Predicting the future in precise numbers is really difficult – shocker! Predicting the future five years from now, in precise numbers, and interpret those numbers to have some real predictive value seems…absurd (don’t do that!).

The predictive accuracy of the IMF’s GDP growth forecasts does tend to be better when made less far into the future. The forecasts made in the same year are far more accurate than those made 5 years earlier. Also, the overall trendlines of the forecasts do show a similar direction as the real GDP growth trend.

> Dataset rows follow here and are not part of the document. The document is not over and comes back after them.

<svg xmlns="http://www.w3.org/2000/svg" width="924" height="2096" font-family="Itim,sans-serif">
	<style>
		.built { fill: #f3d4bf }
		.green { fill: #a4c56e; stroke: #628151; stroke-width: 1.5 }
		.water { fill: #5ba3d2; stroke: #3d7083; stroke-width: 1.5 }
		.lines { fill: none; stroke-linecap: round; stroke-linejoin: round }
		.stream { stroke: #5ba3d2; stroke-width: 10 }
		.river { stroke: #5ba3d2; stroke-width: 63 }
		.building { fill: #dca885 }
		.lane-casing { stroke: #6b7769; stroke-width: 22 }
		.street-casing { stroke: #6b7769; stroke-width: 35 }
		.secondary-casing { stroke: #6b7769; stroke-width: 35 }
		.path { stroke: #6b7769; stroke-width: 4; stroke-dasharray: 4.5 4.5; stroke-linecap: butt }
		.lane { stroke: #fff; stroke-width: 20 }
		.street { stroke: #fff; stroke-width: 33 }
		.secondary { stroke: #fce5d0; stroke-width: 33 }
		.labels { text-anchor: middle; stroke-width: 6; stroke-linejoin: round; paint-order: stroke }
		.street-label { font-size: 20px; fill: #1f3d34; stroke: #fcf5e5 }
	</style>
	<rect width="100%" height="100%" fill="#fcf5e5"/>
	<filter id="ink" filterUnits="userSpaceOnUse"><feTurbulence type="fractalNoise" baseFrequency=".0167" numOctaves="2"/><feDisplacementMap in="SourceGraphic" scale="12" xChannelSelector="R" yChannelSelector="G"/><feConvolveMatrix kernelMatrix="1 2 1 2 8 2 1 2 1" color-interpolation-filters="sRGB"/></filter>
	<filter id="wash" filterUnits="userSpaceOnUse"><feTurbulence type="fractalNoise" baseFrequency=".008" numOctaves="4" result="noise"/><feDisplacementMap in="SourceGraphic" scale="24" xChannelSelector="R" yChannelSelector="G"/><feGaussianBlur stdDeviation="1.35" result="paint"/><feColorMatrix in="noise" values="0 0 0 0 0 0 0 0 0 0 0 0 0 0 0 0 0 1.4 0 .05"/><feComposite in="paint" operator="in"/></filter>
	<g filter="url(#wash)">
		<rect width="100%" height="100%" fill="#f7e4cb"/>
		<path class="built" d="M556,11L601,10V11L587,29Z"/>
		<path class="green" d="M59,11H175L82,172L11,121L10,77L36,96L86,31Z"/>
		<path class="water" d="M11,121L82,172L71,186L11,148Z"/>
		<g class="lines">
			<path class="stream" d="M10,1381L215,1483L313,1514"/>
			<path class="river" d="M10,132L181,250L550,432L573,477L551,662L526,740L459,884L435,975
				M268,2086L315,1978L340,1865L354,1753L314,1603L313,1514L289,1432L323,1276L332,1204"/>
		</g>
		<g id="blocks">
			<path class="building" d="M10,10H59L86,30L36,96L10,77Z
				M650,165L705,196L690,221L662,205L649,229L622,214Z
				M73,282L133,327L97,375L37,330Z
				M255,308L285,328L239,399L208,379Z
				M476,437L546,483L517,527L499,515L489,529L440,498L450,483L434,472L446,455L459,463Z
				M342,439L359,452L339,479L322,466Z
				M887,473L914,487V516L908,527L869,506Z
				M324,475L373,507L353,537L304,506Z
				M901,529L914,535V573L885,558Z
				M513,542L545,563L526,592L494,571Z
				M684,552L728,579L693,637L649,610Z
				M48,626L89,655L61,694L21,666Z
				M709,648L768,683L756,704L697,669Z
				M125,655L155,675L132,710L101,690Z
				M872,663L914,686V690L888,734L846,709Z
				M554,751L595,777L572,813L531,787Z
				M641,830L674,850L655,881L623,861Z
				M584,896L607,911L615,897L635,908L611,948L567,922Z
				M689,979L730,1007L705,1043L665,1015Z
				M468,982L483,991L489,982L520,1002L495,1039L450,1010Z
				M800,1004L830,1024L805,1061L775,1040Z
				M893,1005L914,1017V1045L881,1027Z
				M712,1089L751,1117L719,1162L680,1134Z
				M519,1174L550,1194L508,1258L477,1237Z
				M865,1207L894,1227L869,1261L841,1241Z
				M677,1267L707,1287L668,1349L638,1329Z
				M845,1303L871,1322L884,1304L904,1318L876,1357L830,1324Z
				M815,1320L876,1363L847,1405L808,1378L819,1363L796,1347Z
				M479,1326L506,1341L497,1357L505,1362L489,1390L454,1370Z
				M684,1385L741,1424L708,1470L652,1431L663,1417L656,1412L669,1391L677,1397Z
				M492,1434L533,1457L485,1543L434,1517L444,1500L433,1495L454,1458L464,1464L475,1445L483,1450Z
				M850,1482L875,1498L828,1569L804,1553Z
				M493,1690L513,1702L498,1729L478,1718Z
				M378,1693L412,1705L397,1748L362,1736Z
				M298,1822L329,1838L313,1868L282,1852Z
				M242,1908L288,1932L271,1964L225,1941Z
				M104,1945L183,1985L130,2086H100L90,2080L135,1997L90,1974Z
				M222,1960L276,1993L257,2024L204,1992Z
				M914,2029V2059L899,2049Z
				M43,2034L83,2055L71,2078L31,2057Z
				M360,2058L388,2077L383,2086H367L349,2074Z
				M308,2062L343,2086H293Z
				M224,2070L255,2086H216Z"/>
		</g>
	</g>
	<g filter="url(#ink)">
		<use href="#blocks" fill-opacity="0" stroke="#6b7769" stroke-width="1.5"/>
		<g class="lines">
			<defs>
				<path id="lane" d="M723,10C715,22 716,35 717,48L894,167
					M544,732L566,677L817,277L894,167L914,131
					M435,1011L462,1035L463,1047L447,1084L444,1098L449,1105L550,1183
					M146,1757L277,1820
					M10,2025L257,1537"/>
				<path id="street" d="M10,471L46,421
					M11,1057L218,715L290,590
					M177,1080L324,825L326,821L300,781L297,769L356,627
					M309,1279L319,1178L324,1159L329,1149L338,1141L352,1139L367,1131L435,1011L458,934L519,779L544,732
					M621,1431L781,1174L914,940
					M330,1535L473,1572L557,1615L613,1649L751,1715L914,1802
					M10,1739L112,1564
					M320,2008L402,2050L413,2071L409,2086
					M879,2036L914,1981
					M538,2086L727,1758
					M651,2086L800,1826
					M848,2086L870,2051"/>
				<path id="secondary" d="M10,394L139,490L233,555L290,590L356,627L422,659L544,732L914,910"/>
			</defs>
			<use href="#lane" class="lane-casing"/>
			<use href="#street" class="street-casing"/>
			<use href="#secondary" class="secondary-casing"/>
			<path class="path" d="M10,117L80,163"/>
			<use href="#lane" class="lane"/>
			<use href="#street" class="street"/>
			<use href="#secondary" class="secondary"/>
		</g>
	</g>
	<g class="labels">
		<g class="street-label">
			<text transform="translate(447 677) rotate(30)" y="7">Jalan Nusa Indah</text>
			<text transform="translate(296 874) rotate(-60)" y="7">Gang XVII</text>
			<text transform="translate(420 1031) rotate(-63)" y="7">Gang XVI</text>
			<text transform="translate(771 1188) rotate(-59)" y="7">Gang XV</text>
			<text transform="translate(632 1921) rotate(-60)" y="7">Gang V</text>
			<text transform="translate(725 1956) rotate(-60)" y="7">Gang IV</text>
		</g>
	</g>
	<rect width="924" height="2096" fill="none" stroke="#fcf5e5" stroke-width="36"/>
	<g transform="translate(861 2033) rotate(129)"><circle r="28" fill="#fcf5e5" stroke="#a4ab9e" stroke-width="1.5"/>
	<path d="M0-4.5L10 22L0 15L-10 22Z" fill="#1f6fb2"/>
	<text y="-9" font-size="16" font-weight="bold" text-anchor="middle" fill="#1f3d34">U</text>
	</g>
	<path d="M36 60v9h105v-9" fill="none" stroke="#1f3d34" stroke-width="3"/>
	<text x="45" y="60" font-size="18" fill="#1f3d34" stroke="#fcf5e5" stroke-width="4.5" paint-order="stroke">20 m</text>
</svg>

Economic predictions about the world’s GDP are overly optimistic way more often than overly pessimistic (except for predictions made in the same year; those are actually more gloomy than they should). This is a particularly dangerous bias seeing that the world’s GDP steadily climbs upwards but suffers regular major drops. We have proven to be blind to an impending drop in the world economy and are apparently left standing with a stupid celebratory smile on our faces when a crisis first hits. Then, after being caught off guard, the knee-jerk response is to overestimate the free fall and we tend to remain a step or two behind in correctly predicting the recovery.

Finally, it is worth noting that an economy is a feedback machine, that absorbs and responds to any information, including predictions about its performance. This means there are (probably many) feedback loops at work and the lines between “reality” and “prediction” should be considered pretty murky.